Even when Sisa Waqa set up the final try everyone in the crowd knew that playing the short side was clearly the highest risk given the huge overlap the team had created to his left.

Clearly, this was not a game for people looking to minimise their substance intake.

Thank the gods for Cameron Smith and Gareth Widdop.

The captain played another memorable captain’s knock, once again resembling Melbourne Storm’s version of the Artful Dodger.

He seems to creep from dummy half, almost pickpocketing time and space from a hapless defensive line unsure of whether to hold back, rush forward to be sucked into an offside penalty or be left groping for air as the Storm skipper bounces off and around them to grab another easy five metres.

Widdop, on the other hand, is all rip, tear, fart and bustle. Like Slater, it’s his dynamism that draws your eye to the Storm pivot. And his uncanny left-foot step is magic. It was his remarkable shift to his right that created the disallowed try at 14-10, not any mirage of shepherding. (I’m sure I heard Robbie Farah’s jaw dropping all the way from Balmain as the red “no try’ sign flashed up)

All we hope now is that is the catalyst for Storm to revert to a high risk/high reward style of play. With nothing to lose they played as if their lives depended on it. And rugby league was truly the winner.

At least those of us who had the faith to stay for the full 80 minutes….

Comments

  1. John Harms says:

    Enjoyed the yarn A. Else. You’ve nailed it. Somme ripper descriptions. (You’re sounding like a rugby league writer) C. Smith is a marvel. On the TV he seemed to show zero panic levels, or even negative panic levels. Watch that last three minutes again. It is sensational.

    The Storm are great to watch.

    Many chances in this year’s NRL. Any thoughts on who wins it? I’m interested in the Cowboys and the Raiders (the weirdest side in Australian sport) but they are both going to finish bottom half of the eight.

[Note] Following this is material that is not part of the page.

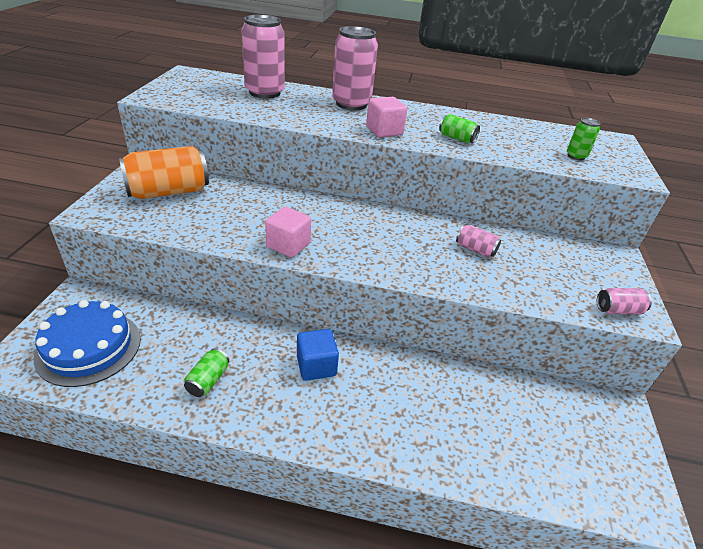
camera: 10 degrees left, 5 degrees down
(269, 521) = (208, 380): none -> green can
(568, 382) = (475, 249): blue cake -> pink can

  2. “…all rip, tear, fart and bustle.” Gold.

  3. Andrew Ellis says:

    Thanks for the kind words John; it was a game to inspire an artistic outburst.
    It’s truly mouth watering to consider the first week of the NRL finals. Just imagine Des leading the Bulldogs against his old charges from Manly, a Queensland epic between the Broncos and Cowboys, two real hard nuts in Raiders and Sharks and then an epic match-up of Inglis v Slater as the Bunnies tackle the Storm.
    Much as I hate to say it, the Eagles are coming good at the right time of the season, but lose the first week and they could be in real trouble.
    I’d say any man putting money on a winner at this stage of the season is a man with too much money!
    cheers

  4. I’m a Sharks fan and, unlike Bellamy and your man Bob, i still expected we’d lose right until the final dagger – Cronulla are the best at snatching defeat from the jaws (no pun) of victory…but they do match up well against Murdoch’s chicken-winging rorters. Unfortunately, though, there’s no evidence to suggest a finals culture could rescue the hapless Sharkies…mirroring the Great White Shark when it comes to the crunch!

  5. Stainless says:

    I was watching the game last night and switched it for 4 Corners with five minutes remaining!

    Could some knowledgeable NRL fans please confirm my suspicion that an indifferent Melbourne public has had one of the all-time great teams on our doorstep for a decade and have just not realised it? I’ve enjoyed watching them on the box but must confess that I’ve never seen them live.

    Is it just me or is this a classic case of pearls before swine?

  6. John Harms says:

    Sorry Andrew Ellis, I misread your name. I thought you were one of our Essendon writers – Andrew Else – turning his hand to rugby league.

    My apologies.

    Loved your piece, anyway.

  7. Andrew Ellis says:

    Stainless, you’re absolutely correct in your assumption. When you consider for several years we had Slater, Inglis, Smith and Cronk running around on the paddock at the same time it is remarkable more people haven’t come to watch them live. The Storm has carved a place in the hearts of Melbournians, but they’ve been unable to convert it to bums on seats.
    AAMI Park is a gem for your first taste of the great game and I’d thoroughly recommend you get down and try it.